The National Education Association (NEA) states that the optimal classroom size is 15 students. This is for regular programs of teaching; for specialized programs such as those for students with exceptional needs, the classroom sizes should be smaller.

Few classrooms in any school meet this guideline. Budgeting simply does not allow for enough schools and enough teachers to be able to make classrooms of this size. Many schools consider themselves lucky if they are able to keep classroom sizes under 25 or 30 students.

Classroom size is important because if a teacher has too many students in her classroom, she is not able to give each student much one-on-one time. Teachers with smaller class sizes are capable of giving students more individual attention which, in turn, helps these students to better succeed in school.

Smaller classes are also better because of issues of safety and discipline.

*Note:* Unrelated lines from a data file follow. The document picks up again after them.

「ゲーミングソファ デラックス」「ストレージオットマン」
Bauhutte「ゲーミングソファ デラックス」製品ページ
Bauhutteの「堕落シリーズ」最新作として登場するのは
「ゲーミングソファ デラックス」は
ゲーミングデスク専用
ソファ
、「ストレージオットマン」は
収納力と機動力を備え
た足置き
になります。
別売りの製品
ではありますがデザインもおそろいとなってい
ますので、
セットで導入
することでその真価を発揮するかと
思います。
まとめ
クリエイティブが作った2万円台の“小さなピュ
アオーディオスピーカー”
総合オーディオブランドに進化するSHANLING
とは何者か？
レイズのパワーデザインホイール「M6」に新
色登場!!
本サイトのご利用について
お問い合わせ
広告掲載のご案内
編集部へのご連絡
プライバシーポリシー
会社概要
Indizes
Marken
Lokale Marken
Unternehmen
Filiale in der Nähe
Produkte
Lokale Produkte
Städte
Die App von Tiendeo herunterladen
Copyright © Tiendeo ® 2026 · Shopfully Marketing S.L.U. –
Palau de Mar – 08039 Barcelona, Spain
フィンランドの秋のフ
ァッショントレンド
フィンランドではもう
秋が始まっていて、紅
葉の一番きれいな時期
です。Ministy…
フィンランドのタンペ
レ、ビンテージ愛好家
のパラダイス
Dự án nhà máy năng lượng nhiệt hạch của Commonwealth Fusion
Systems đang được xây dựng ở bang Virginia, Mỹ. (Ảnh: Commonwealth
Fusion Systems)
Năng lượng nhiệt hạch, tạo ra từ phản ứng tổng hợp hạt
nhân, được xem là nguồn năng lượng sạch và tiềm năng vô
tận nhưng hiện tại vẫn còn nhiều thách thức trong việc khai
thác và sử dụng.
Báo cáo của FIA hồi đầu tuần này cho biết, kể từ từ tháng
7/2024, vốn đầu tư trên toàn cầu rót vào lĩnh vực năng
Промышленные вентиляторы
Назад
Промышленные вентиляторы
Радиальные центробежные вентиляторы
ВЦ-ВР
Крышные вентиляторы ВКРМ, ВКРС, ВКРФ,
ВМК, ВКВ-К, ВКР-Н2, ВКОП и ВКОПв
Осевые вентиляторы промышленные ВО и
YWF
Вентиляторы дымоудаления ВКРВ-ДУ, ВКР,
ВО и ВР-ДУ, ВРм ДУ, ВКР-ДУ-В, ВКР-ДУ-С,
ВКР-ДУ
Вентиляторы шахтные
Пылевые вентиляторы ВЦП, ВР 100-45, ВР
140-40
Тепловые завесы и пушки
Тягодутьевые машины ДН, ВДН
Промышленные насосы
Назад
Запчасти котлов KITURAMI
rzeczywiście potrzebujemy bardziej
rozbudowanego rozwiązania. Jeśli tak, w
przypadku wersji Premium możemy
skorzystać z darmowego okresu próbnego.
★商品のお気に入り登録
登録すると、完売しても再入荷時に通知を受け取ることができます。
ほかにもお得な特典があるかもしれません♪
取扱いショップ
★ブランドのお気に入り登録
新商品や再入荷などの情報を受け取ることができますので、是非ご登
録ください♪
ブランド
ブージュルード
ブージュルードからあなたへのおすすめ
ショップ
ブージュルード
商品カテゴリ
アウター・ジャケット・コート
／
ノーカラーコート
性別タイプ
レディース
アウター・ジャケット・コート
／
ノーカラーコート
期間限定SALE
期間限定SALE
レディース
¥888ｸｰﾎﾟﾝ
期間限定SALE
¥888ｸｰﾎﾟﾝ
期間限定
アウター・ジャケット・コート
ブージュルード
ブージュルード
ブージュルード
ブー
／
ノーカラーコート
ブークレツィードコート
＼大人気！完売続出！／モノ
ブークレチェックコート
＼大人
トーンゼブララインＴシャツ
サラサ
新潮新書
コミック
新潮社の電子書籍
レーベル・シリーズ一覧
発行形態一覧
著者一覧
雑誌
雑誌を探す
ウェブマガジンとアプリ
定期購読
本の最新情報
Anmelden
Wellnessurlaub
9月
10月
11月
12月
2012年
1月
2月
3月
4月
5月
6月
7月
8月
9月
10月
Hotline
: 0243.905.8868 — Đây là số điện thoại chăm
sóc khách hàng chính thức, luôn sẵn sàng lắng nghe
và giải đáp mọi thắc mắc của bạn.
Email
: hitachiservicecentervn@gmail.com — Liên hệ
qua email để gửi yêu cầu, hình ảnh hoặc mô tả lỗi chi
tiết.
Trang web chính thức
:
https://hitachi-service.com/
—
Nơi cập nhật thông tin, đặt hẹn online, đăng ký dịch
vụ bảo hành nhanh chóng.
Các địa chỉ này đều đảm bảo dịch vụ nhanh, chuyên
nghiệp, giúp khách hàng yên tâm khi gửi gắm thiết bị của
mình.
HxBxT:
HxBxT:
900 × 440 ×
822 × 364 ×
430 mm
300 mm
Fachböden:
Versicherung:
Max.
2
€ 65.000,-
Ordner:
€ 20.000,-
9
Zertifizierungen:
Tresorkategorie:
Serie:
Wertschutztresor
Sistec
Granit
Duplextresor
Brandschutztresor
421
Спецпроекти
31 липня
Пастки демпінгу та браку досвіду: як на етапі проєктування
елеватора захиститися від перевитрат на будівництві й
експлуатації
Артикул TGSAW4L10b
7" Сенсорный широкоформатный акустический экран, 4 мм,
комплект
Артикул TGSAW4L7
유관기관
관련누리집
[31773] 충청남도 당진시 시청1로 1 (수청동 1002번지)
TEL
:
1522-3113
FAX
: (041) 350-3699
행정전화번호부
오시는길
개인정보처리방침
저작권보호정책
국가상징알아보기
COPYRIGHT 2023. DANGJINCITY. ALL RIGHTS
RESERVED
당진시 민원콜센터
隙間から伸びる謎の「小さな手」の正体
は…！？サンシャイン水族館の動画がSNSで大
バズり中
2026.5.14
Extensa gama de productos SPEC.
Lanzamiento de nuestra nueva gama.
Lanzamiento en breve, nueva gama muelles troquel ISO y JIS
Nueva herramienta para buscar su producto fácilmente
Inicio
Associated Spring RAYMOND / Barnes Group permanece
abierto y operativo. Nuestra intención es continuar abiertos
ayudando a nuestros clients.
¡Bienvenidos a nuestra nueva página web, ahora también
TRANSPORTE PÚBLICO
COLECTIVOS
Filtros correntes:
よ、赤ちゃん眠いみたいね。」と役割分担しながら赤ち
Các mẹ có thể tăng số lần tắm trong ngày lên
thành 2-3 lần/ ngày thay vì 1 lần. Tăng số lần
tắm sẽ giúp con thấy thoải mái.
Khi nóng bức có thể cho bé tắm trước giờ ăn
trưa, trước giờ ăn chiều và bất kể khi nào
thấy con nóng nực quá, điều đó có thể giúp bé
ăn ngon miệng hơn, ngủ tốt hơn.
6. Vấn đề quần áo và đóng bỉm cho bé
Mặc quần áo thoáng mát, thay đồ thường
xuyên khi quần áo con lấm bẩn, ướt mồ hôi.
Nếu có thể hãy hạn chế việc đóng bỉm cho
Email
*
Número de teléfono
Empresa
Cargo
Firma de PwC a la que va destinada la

It is much easier for a teacher to keep order in a classroom with, say, 15 students than it is to keep order in a classroom with 35 students.

The students would also agree that they prefer smaller classes, too. In smaller classes the students find that it is easier to learn. Students like the availability of one-on-one time with the teacher, as that is much more valuable than group instruction.

The only way classroom sizes will really change is if parents get involved. Parents must make education reform an important goal of their elected representatives. Political lobbying and petitions can help, as can phone calls, letters, and emails to congressmen and state representatives. Classroom sizes need to change, and they might—if parents step in and help.